I’ve always been painfully, sweetly naive. Sometimes foolish, sometimes narrowly averting danger. In my teens, I would get into cars driven by almost-strangers; in my twenties, I stepped into a Native American man’s van because he told me he was going to “check my spirit.” I’d like to think that in my better naive-moments, I am filled with hope, with a kind of light reserved for people who dream of endless possibilities in the world.
I must’ve been about eight, and walking, as I liked to, around a lake a few miles from my home. I was listening to the crisp crackle of leaves beneath my feet, shuddering in the chill of early fall, and ambling along dreamily when I spotted a walnut-sized, pale yellow egg a few feet from the water’s silvery edge.
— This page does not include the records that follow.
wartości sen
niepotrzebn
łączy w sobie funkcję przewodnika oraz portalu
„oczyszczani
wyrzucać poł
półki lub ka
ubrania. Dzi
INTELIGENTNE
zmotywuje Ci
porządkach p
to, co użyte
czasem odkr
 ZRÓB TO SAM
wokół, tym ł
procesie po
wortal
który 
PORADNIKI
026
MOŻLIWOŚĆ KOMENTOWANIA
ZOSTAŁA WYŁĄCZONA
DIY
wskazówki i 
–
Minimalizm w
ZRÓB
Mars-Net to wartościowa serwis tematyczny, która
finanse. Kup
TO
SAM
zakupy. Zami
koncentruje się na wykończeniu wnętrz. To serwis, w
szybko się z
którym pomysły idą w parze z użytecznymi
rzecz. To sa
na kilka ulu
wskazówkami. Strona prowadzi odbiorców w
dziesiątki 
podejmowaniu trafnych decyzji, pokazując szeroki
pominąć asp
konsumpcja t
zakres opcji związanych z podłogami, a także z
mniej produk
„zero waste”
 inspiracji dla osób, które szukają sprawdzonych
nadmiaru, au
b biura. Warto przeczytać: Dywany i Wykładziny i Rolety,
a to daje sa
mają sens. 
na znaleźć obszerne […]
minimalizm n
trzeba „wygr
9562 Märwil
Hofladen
I slipped it into my hoodie pocket, heart beating furiously, wildly. I imagined the baby chick fluffy yellow and impossibly alone, sleeping and waiting to crack its shell. Without me, its would have emerged into the world, motherless and bewildered. Without me, it surely would die.
At home, I nestled the egg into a shoe box filled with strips of paper. My sisters snickered and elbowed each other as they watched me angle my desk lamp so that it would beat warmth down on the egg. And I waited. Hours. Days. Weeks. I held the egg in my grubby hands, willing it to live, to gather its courage and peck its way into the world that was my bedroom, pink and frilly and waiting for its yellow adorableness. Finally my mother, armed with her trusty sidekick, the broom, a saint of cleaning and domestic witch extraordinaire, sidled up beside me as I sat at my desk, cradling the little egg in my little palm. “You know,” she began.
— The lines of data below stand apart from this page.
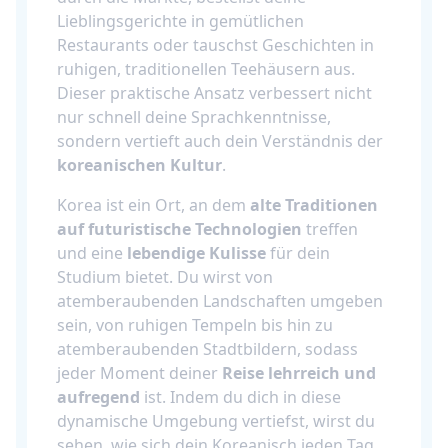
Lieblingsgerichte in gemütlichen
Restaurants oder tauschst Geschichten in
ruhigen, traditionellen Teehäusern aus.
Dieser praktische Ansatz verbessert nicht
nur schnell deine Sprachkenntnisse,
sondern vertieft auch dein Verständnis der
koreanischen Kultur
.
Korea ist ein Ort, an dem
alte Traditionen
auf futuristische Technologien
treffen
und eine
lebendige Kulisse
für dein
Studium bietet. Du wirst von
atemberaubenden Landschaften umgeben
sein, von ruhigen Tempeln bis hin zu
atemberaubenden Stadtbildern, sodass
jeder Moment deiner
Reise lehrreich und
aufregend
ist. Indem du dich in diese
dynamische Umgebung vertiefst, wirst du
sehen, wie sich dein Koreanisch jeden Tag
“It’s not alive, is it?” In my voice was the flat, toneless quality of those who admit they’ve failed.
“Well, it’s possible that it was never alive to begin with. That it was never a chick….just an egg. Like the kind we eat for breakfast.”
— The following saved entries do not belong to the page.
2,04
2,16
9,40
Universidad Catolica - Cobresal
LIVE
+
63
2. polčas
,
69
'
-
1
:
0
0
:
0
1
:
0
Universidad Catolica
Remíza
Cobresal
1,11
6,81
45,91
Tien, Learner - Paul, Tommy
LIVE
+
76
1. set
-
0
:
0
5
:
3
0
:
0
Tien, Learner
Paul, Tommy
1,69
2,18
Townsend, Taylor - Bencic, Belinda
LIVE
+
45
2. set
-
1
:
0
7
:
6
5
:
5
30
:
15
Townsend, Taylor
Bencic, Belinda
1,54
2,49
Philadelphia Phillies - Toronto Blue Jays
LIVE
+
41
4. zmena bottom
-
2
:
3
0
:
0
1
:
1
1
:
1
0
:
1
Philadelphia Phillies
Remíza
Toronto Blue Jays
I nodded as she stroked my arm, pushing the hairs back and forth.
Later that day I placed the egg under a pine tree in our side yard, back out in the sunshine and wind. I had been a surrogate mother for a brief few weeks to an egg-chick or not-and had loved and cared for it. It was love that placed it into my hand, and love that made me stoop down, gaze at it once more, wondering, and walk away.

1 response so far ↓
Jamye // February 13, 2012 at 06:22 |
Erin, What a sweet story. Beautiful description. And the reference to your mother’s “trusty sidekick, the broom,” made me laugh. So glad to see you and Jen pressing on and writing.